Excerpted records
=-=-=-=-=
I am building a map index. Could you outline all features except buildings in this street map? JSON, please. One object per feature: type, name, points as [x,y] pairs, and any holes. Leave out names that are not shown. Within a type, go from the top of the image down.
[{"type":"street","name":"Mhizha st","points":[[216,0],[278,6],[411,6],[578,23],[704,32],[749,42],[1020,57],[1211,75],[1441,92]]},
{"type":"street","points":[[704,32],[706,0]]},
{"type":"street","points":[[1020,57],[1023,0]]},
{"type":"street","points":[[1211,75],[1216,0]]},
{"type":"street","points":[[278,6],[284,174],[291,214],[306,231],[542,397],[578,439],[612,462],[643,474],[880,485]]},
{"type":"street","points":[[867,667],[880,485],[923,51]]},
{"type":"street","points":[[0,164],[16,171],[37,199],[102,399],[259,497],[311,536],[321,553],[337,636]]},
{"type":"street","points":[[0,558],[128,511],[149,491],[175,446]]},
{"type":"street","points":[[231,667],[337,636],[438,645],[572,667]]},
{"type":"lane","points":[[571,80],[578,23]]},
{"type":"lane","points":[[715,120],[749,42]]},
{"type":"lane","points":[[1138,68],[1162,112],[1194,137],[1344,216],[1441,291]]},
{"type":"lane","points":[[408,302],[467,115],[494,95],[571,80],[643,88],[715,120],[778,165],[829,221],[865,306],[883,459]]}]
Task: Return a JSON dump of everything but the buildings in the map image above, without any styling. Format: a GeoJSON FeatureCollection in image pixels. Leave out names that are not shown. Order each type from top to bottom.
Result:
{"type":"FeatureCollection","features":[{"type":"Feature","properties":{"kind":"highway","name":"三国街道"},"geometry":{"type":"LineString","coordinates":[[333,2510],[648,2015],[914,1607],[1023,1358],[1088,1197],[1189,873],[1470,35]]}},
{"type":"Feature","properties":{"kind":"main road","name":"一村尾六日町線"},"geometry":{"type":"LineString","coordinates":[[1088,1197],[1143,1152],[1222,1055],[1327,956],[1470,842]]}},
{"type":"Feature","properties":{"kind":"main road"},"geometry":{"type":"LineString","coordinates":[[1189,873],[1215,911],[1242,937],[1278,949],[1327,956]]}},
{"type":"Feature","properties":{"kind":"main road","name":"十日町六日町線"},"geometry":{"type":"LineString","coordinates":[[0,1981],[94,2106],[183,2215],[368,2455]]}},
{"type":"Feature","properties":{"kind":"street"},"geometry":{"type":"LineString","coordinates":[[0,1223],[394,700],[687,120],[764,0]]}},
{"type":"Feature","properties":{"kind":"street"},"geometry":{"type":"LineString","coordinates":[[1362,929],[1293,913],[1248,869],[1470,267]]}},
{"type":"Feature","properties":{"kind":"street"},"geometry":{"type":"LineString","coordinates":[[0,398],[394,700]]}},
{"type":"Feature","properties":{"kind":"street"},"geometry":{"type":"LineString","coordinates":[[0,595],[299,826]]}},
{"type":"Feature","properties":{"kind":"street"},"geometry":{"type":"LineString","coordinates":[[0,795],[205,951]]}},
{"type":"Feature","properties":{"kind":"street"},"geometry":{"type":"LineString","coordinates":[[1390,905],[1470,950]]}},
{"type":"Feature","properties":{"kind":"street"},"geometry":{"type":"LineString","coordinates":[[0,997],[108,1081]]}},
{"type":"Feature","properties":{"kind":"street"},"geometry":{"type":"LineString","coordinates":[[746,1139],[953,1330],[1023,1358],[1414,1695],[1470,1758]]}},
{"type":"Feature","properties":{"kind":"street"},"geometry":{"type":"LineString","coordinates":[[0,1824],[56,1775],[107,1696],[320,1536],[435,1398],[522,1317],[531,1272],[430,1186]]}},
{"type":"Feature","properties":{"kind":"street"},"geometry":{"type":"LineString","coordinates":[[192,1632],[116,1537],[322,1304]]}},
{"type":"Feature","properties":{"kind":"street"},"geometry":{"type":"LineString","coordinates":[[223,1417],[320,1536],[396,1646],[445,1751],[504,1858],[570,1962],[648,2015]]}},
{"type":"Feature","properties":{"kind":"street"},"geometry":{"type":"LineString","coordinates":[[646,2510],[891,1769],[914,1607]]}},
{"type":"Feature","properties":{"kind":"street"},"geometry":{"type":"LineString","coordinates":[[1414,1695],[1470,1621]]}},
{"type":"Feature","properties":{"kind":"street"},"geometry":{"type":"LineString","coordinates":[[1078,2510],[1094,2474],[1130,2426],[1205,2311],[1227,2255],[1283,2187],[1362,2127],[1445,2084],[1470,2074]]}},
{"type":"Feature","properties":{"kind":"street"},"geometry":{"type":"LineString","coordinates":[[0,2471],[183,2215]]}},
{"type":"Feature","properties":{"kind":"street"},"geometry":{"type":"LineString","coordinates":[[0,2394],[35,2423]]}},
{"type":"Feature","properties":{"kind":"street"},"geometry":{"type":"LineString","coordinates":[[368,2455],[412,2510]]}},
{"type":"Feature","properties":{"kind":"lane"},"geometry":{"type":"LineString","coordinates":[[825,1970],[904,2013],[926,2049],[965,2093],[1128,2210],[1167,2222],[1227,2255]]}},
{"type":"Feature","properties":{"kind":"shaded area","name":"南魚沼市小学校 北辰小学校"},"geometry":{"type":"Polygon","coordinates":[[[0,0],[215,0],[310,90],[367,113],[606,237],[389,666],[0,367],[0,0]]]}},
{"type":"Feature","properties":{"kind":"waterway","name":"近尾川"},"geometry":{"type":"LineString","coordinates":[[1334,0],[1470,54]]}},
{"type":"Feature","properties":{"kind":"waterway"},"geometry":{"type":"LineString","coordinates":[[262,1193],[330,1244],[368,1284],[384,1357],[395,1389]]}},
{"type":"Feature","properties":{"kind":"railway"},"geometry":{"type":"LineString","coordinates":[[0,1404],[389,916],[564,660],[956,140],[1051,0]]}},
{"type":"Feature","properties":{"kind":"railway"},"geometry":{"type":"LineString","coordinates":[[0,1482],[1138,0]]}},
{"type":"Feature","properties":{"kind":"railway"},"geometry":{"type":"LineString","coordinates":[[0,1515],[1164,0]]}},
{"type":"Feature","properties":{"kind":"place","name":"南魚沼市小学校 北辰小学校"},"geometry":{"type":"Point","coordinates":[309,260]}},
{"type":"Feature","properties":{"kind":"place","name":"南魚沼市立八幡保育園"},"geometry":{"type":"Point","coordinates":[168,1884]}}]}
=-=-=-=-=
Work instructions
Please repeat the material above, word for word and in full.

Exercise solution
I am building a map index. Could you outline all features except buildings in this street map? JSON, please. One object per feature: type, name, points as [x,y] pairs, and any holes. Leave out names that are not shown. Within a type, go from the top of the image down.
[{"type":"street","name":"Mhizha st","points":[[216,0],[278,6],[411,6],[578,23],[704,32],[749,42],[1020,57],[1211,75],[1441,92]]},
{"type":"street","points":[[704,32],[706,0]]},
{"type":"street","points":[[1020,57],[1023,0]]},
{"type":"street","points":[[1211,75],[1216,0]]},
{"type":"street","points":[[278,6],[284,174],[291,214],[306,231],[542,397],[578,439],[612,462],[643,474],[880,485]]},
{"type":"street","points":[[867,667],[880,485],[923,51]]},
{"type":"street","points":[[0,164],[16,171],[37,199],[102,399],[259,497],[311,536],[321,553],[337,636]]},
{"type":"street","points":[[0,558],[128,511],[149,491],[175,446]]},
{"type":"street","points":[[231,667],[337,636],[438,645],[572,667]]},
{"type":"lane","points":[[571,80],[578,23]]},
{"type":"lane","points":[[715,120],[749,42]]},
{"type":"lane","points":[[1138,68],[1162,112],[1194,137],[1344,216],[1441,291]]},
{"type":"lane","points":[[408,302],[467,115],[494,95],[571,80],[643,88],[715,120],[778,165],[829,221],[865,306],[883,459]]}]
Task: Return a JSON dump of everything but the buildings in the map image above, without any styling. Format: a GeoJSON FeatureCollection in image pixels. Leave out names that are not shown. Order each type from top to bottom.
Result:
{"type":"FeatureCollection","features":[{"type":"Feature","properties":{"kind":"highway","name":"三国街道"},"geometry":{"type":"LineString","coordinates":[[333,2510],[648,2015],[914,1607],[1023,1358],[1088,1197],[1189,873],[1470,35]]}},
{"type":"Feature","properties":{"kind":"main road","name":"一村尾六日町線"},"geometry":{"type":"LineString","coordinates":[[1088,1197],[1143,1152],[1222,1055],[1327,956],[1470,842]]}},
{"type":"Feature","properties":{"kind":"main road"},"geometry":{"type":"LineString","coordinates":[[1189,873],[1215,911],[1242,937],[1278,949],[1327,956]]}},
{"type":"Feature","properties":{"kind":"main road","name":"十日町六日町線"},"geometry":{"type":"LineString","coordinates":[[0,1981],[94,2106],[183,2215],[368,2455]]}},
{"type":"Feature","properties":{"kind":"street"},"geometry":{"type":"LineString","coordinates":[[0,1223],[394,700],[687,120],[764,0]]}},
{"type":"Feature","properties":{"kind":"street"},"geometry":{"type":"LineString","coordinates":[[1362,929],[1293,913],[1248,869],[1470,267]]}},
{"type":"Feature","properties":{"kind":"street"},"geometry":{"type":"LineString","coordinates":[[0,398],[394,700]]}},
{"type":"Feature","properties":{"kind":"street"},"geometry":{"type":"LineString","coordinates":[[0,595],[299,826]]}},
{"type":"Feature","properties":{"kind":"street"},"geometry":{"type":"LineString","coordinates":[[0,795],[205,951]]}},
{"type":"Feature","properties":{"kind":"street"},"geometry":{"type":"LineString","coordinates":[[1390,905],[1470,950]]}},
{"type":"Feature","properties":{"kind":"street"},"geometry":{"type":"LineString","coordinates":[[0,997],[108,1081]]}},
{"type":"Feature","properties":{"kind":"street"},"geometry":{"type":"LineString","coordinates":[[746,1139],[953,1330],[1023,1358],[1414,1695],[1470,1758]]}},
{"type":"Feature","properties":{"kind":"street"},"geometry":{"type":"LineString","coordinates":[[0,1824],[56,1775],[107,1696],[320,1536],[435,1398],[522,1317],[531,1272],[430,1186]]}},
{"type":"Feature","properties":{"kind":"street"},"geometry":{"type":"LineString","coordinates":[[192,1632],[116,1537],[322,1304]]}},
{"type":"Feature","properties":{"kind":"street"},"geometry":{"type":"LineString","coordinates":[[223,1417],[320,1536],[396,1646],[445,1751],[504,1858],[570,1962],[648,2015]]}},
{"type":"Feature","properties":{"kind":"street"},"geometry":{"type":"LineString","coordinates":[[646,2510],[891,1769],[914,1607]]}},
{"type":"Feature","properties":{"kind":"street"},"geometry":{"type":"LineString","coordinates":[[1414,1695],[1470,1621]]}},
{"type":"Feature","properties":{"kind":"street"},"geometry":{"type":"LineString","coordinates":[[1078,2510],[1094,2474],[1130,2426],[1205,2311],[1227,2255],[1283,2187],[1362,2127],[1445,2084],[1470,2074]]}},
{"type":"Feature","properties":{"kind":"street"},"geometry":{"type":"LineString","coordinates":[[0,2471],[183,2215]]}},
{"type":"Feature","properties":{"kind":"street"},"geometry":{"type":"LineString","coordinates":[[0,2394],[35,2423]]}},
{"type":"Feature","properties":{"kind":"street"},"geometry":{"type":"LineString","coordinates":[[368,2455],[412,2510]]}},
{"type":"Feature","properties":{"kind":"lane"},"geometry":{"type":"LineString","coordinates":[[825,1970],[904,2013],[926,2049],[965,2093],[1128,2210],[1167,2222],[1227,2255]]}},
{"type":"Feature","properties":{"kind":"shaded area","name":"南魚沼市小学校 北辰小学校"},"geometry":{"type":"Polygon","coordinates":[[[0,0],[215,0],[310,90],[367,113],[606,237],[389,666],[0,367],[0,0]]]}},
{"type":"Feature","properties":{"kind":"waterway","name":"近尾川"},"geometry":{"type":"LineString","coordinates":[[1334,0],[1470,54]]}},
{"type":"Feature","properties":{"kind":"waterway"},"geometry":{"type":"LineString","coordinates":[[262,1193],[330,1244],[368,1284],[384,1357],[395,1389]]}},
{"type":"Feature","properties":{"kind":"railway"},"geometry":{"type":"LineString","coordinates":[[0,1404],[389,916],[564,660],[956,140],[1051,0]]}},
{"type":"Feature","properties":{"kind":"railway"},"geometry":{"type":"LineString","coordinates":[[0,1482],[1138,0]]}},
{"type":"Feature","properties":{"kind":"railway"},"geometry":{"type":"LineString","coordinates":[[0,1515],[1164,0]]}},
{"type":"Feature","properties":{"kind":"place","name":"南魚沼市小学校 北辰小学校"},"geometry":{"type":"Point","coordinates":[309,260]}},
{"type":"Feature","properties":{"kind":"place","name":"南魚沼市立八幡保育園"},"geometry":{"type":"Point","coordinates":[168,1884]}}]}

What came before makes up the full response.